One of the UK’s largest newspaper publishers, Trinity Mirror plc, instructed McCalmont-Woods to arrange the surrender of its two leases comprising close to 56,000 sq ft on the 17th and 24th floors of Canary Wharf’s One Canada Square, London E14.

Terms were duly agreed but before the surrenders could take place, Trinity Mirror further instructed McCalmont-Woods to negotiate an additional 195,000 sq ft under-lease rent review against Canary Wharf Group plc, and a 52,000 sq ft sub-underlease rent review against State Street Bank & Trust Co., both as at 20th June 2008. In total, advice was provided on approximately 300,000 sq ft of prime office space.

Mike Shaw, Trinity Mirror’s Group Services Director, said of founding director Nick McCalmont-Woods: “He acts in an utterly professional and conscientious way and has a unique ability to understand his clients’ requirements from day one, without being overawed by the task at hand.”

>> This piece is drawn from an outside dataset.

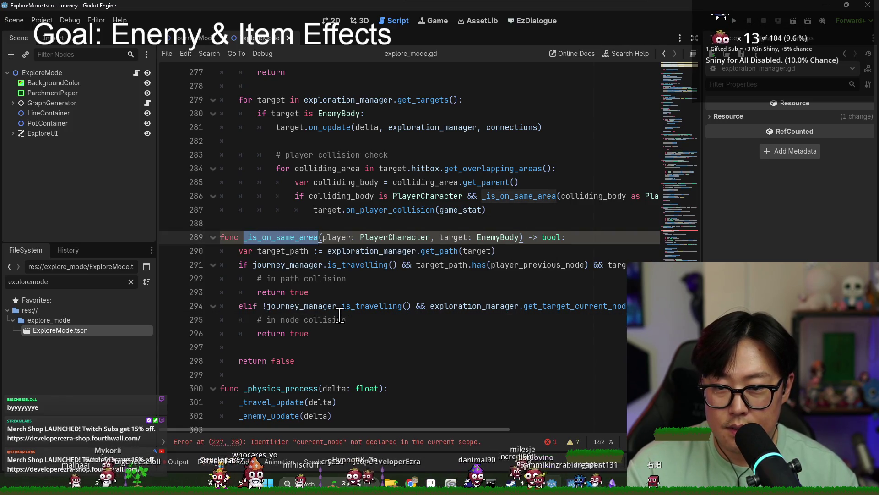
key(shift+F3)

Leading UK investment bank JP Morgan Cazenove appointed McCalmont-Woods in early 2008 to undertake its outstanding 24th June 2006 rent review on its 8,500 sq ft building at 9-10 Tokenhouse Yard, EC2 in the heart of London’s prestigious City business district.

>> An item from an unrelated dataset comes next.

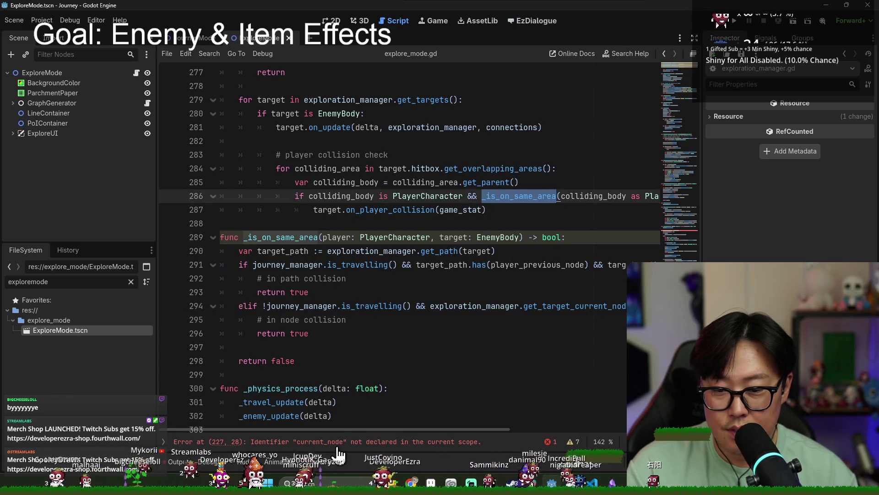
Fix 'playecurrent_node' to player_current_node on line 227, save, and run the Journey game.
click(338, 442)
text(playe)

The lease under which JP Morgan Cazenove occupies the building is very rare today in the City, being held on a 100-year term from 1963, with 57 years unexpired at the review date.

An additional complication to this unusual lease was that there was no disregard for tenant improvements. Unsurprisingly, since taking occupation, the tenant had made a number of major internal improvements, including the installation of comfort cooling and a passenger lift.

The review cycle alternates every 10 and 11 years, so founding director Nick McCalmont-Woods expects to be 96 years ‘young’ when the agreed annual rent is finally reviewed in 2058!